When the potato harvest came around in the cool early Fall months, we would go outside to the garden and gather up the remains of the garden before the first snowfall. We still do this, even though I'm not home all the time I still try to get out to the garden and see what kind of treasures I can find.

Some nights dad would take me to the local Chinese restaurant, Bo Ding. We would sit and eat our General Tso chicken and eggrolls. I don't remember our conversations, but I remember very much looking forward to our "daddy date nights," which my eight year old self liked to call them. There was something special about being with just dad, as opposed to dad and mom as a pair, which did happen quite often as well.

Though my teenage years were difficult and we did clash quite often, I always knew in the back of my mind, no matter how hard I tried to deny it, that he was just trying to protect me.

And when it came time for me to drive, and I left the headlights on while I was at work one day and the battery died in his car... I wasn't mad at him, I was mad at myself for letting him down. And I know (now) part of his frustration with situations like that (I was just as flighty then as I am now...) weren't just personally directed at me. It's hard to see your baby grow up, and it's hard to let go of those carefree weekends you once had.

Now dad is turning 60, though you would never guess his age if you met him in person. We are having a birthday party tonight. I'm in a reflective mood this week, as our family likes to celebrate milestones and remember all the good times that led us up to the current event.

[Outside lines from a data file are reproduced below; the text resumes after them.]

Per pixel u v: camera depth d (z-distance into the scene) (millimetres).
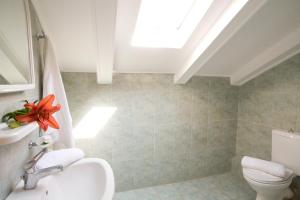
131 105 2057
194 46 1679
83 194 1041
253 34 1573
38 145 926
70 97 1860
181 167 2340
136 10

And, my readers won't understand this, but we will. The tradition of me giving my father his birthday presents late still stands, as what I have in store for him is at this very moment is being created, but not in my hands right now. So in lieu of a gift at the moment, I'm writing this. Hopefully to bring back some memories, maybe crank out a few tears. I think it's important to look back and remember the important people in their life and how they helped you grow.

Though he may not realize it, I learned so much from dad. He taught me how to roller skate, how to fly a kite. He *tried* teaching me math. We all know that was a lost cause anyway, but I remember the nights of difficult math homework, and he tried everything he could to get me to understand it. I remember one night sitting in Wendy's with him, and he explained to me how a nuclear power plant worked, because I asked him what he did in work all day. As a ten year old, I may not have understood it all, but I was so proud of what my dad could do.

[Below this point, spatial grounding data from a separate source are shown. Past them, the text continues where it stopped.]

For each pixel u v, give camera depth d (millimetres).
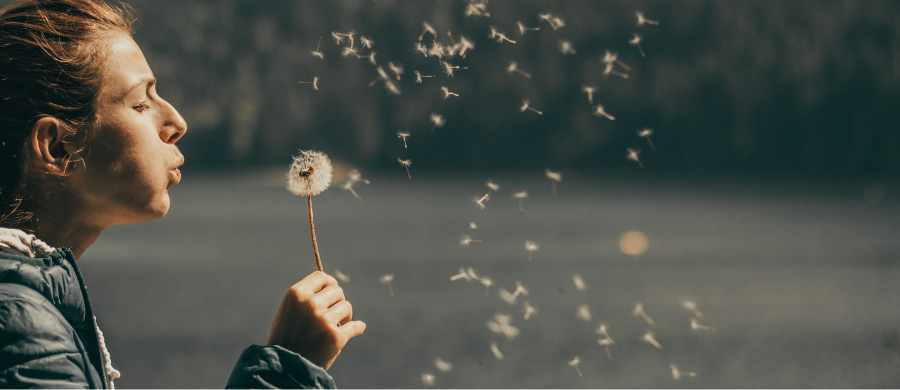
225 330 26828
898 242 52531
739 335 27344
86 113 1148
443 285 37625
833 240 54094
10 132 1120
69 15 1186
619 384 20844
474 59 118750
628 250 49938
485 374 21859
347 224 66062
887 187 104500
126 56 1215
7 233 1083
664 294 35250
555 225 64438
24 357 973
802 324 29031
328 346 1275
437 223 66312
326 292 1322
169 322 28094
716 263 44719
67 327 1072
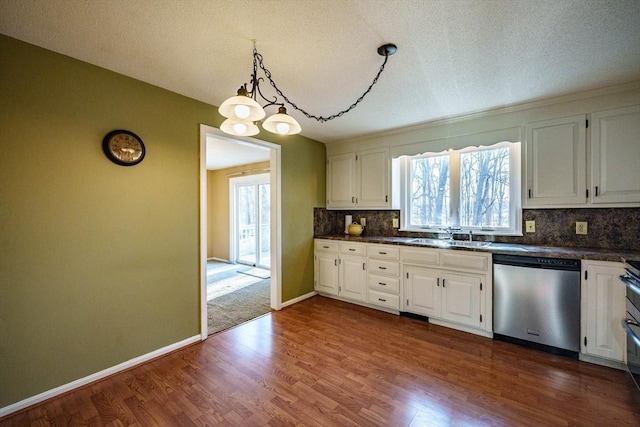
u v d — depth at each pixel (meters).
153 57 1.90
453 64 1.98
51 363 1.83
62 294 1.87
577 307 2.20
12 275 1.69
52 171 1.82
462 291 2.74
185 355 2.36
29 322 1.75
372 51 1.82
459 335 2.70
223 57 1.90
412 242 3.13
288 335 2.73
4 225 1.66
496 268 2.55
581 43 1.72
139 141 2.20
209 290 4.26
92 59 1.92
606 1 1.37
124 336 2.15
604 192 2.34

He taught me about weather. For as long as I remember, dad had on the weather channel. His weather radio still to this day beeps with storm warnings. We would sit outside in the summers on our front porch swing and watch storms roll in. He taught me what all the little shapes on a weather map represented, and how to track a hurricane.

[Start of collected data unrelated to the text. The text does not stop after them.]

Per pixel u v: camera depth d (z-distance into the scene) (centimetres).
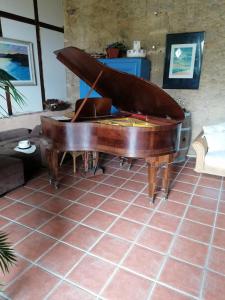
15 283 168
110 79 281
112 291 164
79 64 285
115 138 246
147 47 438
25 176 341
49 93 506
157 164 265
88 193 302
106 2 453
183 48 403
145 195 300
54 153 298
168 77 430
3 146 354
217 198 297
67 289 165
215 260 193
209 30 379
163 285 169
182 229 233
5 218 245
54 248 204
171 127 245
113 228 232
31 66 452
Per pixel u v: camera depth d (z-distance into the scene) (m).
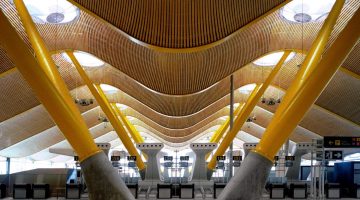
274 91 39.03
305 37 24.08
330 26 15.74
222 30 17.19
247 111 25.91
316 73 11.20
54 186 27.84
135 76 24.34
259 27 22.94
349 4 21.20
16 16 21.34
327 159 18.00
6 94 28.53
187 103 34.75
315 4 23.00
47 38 24.00
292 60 31.19
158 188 27.09
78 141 11.73
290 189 26.98
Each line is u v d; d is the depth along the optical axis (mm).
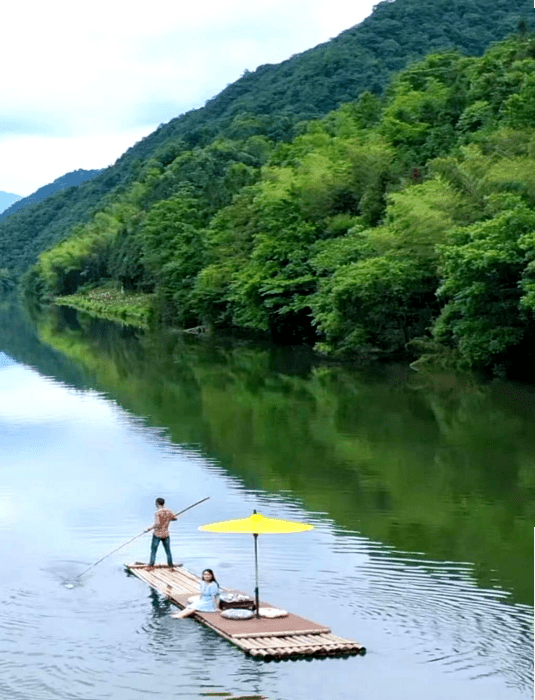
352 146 100312
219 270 103062
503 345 58156
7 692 18859
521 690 18547
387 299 72438
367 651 20359
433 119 111312
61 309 174625
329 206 94625
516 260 56375
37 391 61625
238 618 21922
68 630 21906
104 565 26625
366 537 28312
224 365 74500
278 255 91812
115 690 18875
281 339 94250
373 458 38906
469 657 19969
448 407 50812
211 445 42188
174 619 22469
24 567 26531
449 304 65688
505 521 29828
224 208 120062
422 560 26172
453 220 70625
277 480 35500
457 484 34500
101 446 42781
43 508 32656
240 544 27906
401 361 71938
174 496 33688
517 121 80875
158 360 79812
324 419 48125
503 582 24312
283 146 140500
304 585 24312
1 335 112312
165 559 26938
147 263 137375
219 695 18578
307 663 19859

He taught me that we have to know when the time is right to let go of a pet.

He taught me that guy who just dumped me isn't worth my sadness and tears.

He taught me that if something bad happens, I just have to get back up and move on.

He taught me that family is the most important thing in life. And so did mom, and so did my little brother.

There's really no other sappy way to end this other than simply saying, I love you, daddy.